(Items from a data source)
=-=-=-=-=

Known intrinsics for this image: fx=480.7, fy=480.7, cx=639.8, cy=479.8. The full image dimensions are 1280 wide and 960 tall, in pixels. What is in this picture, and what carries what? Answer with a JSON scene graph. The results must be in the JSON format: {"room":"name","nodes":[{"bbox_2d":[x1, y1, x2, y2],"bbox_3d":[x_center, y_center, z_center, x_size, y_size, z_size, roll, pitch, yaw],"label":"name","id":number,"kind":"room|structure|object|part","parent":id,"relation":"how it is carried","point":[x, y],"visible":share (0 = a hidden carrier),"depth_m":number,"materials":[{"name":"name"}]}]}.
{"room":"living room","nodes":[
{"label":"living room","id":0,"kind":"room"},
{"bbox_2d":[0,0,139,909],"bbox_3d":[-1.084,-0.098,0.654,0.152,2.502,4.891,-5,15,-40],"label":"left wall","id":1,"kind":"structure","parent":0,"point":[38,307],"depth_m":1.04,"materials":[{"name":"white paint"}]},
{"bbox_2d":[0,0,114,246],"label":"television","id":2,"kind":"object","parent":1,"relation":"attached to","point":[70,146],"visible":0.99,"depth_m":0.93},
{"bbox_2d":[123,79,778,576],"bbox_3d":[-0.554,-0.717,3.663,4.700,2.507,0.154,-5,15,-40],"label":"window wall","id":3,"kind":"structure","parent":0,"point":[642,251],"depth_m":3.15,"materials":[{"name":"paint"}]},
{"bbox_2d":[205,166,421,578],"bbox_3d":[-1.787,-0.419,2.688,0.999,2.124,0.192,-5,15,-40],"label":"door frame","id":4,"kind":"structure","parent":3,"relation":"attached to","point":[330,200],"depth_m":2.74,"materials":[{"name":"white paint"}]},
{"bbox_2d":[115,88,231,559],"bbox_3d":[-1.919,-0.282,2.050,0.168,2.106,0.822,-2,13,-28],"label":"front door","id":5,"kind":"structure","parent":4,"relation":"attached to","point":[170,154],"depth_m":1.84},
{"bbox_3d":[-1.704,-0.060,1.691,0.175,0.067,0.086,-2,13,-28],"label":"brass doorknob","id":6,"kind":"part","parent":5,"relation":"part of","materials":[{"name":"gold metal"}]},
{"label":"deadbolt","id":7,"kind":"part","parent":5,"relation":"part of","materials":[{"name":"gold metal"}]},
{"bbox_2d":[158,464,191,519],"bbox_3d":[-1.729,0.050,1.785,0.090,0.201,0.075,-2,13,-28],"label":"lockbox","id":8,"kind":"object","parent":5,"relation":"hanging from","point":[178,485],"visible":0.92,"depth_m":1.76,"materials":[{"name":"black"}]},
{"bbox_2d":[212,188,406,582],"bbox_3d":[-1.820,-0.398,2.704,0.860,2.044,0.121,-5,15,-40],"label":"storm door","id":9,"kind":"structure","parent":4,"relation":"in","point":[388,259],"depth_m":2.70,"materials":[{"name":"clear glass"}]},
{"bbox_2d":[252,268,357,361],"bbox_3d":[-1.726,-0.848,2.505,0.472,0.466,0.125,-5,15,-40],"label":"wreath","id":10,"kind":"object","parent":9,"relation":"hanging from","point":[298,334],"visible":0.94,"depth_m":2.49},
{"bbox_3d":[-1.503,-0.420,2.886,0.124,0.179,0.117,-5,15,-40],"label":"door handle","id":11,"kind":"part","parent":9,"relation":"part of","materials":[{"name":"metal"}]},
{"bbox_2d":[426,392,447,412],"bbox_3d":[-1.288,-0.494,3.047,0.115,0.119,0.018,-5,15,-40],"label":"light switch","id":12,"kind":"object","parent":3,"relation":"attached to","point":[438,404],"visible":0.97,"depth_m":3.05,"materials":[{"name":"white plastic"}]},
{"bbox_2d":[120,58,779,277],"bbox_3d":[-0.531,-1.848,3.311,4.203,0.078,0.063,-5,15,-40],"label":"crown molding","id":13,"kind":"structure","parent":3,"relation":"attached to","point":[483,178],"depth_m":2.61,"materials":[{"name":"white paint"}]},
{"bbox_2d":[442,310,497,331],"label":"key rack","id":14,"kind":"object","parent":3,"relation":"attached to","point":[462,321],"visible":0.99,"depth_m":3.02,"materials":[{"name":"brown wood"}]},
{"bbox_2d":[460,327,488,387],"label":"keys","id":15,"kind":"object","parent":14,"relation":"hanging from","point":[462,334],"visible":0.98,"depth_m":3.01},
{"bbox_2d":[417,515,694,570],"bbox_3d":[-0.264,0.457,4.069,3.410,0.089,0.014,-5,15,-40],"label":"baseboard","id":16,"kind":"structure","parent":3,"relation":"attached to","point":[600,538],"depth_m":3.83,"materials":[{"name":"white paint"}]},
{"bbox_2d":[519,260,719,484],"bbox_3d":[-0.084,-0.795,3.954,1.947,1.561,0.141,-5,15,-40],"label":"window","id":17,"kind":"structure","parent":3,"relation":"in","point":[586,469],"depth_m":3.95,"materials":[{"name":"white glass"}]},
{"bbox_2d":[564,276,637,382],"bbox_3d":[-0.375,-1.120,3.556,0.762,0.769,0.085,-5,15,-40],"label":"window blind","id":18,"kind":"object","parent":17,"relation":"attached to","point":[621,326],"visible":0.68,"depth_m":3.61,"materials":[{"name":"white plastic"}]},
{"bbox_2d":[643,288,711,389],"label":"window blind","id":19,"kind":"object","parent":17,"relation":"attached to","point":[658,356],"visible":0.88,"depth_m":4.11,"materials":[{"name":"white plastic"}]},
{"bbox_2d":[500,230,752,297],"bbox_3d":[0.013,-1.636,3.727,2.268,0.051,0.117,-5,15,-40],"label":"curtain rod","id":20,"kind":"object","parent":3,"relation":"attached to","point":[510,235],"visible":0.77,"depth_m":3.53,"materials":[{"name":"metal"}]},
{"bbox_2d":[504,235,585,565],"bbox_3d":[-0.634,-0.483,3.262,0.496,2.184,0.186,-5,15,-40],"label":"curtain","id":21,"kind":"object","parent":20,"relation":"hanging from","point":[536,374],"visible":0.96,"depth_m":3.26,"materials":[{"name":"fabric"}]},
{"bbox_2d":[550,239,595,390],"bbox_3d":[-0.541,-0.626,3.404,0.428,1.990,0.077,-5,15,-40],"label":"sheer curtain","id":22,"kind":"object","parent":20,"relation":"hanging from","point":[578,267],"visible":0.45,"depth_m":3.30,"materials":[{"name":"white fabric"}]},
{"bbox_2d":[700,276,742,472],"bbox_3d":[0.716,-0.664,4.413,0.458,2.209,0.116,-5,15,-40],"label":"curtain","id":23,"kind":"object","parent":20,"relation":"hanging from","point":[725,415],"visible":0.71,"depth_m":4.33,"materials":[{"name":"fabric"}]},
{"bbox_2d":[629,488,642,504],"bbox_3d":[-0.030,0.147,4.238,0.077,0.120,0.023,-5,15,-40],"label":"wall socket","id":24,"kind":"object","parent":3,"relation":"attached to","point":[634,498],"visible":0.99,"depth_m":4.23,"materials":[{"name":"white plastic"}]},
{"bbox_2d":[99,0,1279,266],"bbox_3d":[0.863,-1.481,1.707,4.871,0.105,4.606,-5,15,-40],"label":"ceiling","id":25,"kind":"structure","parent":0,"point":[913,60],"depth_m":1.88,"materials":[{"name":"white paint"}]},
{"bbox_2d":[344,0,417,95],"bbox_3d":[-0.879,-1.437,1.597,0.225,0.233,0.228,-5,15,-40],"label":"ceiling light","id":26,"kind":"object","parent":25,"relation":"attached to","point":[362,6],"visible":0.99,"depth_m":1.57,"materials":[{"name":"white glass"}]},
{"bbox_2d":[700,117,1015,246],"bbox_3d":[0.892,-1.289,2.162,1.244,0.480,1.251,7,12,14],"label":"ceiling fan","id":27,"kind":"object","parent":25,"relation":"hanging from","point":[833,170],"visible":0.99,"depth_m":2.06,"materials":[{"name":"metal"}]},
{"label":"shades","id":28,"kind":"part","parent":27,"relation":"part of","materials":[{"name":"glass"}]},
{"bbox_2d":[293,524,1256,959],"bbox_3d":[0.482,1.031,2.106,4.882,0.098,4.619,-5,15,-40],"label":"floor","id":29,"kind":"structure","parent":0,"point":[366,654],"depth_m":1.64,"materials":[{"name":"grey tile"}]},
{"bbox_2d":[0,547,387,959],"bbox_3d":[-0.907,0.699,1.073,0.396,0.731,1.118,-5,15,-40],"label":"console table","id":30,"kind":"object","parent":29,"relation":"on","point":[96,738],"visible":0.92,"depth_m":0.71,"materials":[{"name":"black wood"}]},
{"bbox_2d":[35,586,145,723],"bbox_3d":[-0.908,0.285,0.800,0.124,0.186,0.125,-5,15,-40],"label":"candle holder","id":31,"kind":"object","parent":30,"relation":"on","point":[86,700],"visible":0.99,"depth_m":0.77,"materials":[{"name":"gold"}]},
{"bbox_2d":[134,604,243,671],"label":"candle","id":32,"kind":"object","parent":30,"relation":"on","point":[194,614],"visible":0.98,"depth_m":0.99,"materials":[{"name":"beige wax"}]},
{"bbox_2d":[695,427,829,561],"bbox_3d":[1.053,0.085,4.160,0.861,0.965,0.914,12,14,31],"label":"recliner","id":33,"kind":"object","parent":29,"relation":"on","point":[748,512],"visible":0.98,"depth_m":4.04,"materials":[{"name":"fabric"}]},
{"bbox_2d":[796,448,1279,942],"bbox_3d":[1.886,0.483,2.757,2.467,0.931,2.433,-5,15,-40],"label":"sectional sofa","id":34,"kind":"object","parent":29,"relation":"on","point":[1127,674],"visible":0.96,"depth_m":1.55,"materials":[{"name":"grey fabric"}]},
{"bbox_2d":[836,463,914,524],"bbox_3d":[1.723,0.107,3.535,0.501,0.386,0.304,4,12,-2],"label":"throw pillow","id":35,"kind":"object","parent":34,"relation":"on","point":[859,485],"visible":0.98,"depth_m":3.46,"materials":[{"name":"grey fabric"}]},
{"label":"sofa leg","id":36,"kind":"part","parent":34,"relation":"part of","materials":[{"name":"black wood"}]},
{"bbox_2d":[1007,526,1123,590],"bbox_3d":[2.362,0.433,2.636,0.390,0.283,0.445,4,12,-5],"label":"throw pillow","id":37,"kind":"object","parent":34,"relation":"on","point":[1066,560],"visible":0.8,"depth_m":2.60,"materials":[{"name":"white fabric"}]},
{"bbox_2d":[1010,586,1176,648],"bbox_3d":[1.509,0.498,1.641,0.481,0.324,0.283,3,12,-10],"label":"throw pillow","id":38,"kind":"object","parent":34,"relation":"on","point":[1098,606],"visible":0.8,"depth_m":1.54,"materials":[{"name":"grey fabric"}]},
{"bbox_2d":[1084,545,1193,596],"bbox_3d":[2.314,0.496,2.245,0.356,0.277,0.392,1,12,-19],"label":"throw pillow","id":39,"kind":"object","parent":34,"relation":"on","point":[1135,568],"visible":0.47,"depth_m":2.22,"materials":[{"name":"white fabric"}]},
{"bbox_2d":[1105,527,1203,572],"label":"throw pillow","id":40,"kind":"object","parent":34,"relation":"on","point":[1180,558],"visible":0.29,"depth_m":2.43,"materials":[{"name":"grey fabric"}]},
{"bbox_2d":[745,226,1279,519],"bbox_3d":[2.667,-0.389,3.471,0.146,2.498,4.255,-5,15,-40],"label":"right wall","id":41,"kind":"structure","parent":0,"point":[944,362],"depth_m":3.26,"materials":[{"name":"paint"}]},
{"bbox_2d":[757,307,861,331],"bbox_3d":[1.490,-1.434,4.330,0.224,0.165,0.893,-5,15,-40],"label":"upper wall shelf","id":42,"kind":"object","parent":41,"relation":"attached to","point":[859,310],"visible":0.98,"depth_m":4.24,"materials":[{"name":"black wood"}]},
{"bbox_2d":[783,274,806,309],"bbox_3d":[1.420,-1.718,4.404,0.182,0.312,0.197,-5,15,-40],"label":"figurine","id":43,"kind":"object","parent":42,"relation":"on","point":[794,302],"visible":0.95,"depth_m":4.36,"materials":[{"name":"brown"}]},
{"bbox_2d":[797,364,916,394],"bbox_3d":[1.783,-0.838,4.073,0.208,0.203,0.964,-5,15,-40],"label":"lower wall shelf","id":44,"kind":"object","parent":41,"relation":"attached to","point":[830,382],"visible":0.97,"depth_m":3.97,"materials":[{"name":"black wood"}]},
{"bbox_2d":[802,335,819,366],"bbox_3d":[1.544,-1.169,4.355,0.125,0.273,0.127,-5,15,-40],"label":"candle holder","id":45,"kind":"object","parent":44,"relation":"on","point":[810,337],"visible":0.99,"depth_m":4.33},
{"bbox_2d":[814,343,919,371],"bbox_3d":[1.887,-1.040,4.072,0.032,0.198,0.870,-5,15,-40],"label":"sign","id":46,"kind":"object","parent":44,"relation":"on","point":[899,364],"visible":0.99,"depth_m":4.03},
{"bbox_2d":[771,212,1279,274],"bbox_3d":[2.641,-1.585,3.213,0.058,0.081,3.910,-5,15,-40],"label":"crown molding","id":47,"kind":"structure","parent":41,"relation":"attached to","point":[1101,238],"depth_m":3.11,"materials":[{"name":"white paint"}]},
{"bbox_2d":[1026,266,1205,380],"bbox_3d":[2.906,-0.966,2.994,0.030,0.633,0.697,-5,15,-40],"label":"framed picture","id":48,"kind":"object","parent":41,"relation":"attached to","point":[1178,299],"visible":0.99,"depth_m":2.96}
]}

=-=-=-=-=

▸ WHAT YOU HAVE TO DO
Find and copy each line above that includes the string "living".

▸ RESPONSE AREA
{"room":"living room","nodes":[
{"label":"living room","id":0,"kind":"room"},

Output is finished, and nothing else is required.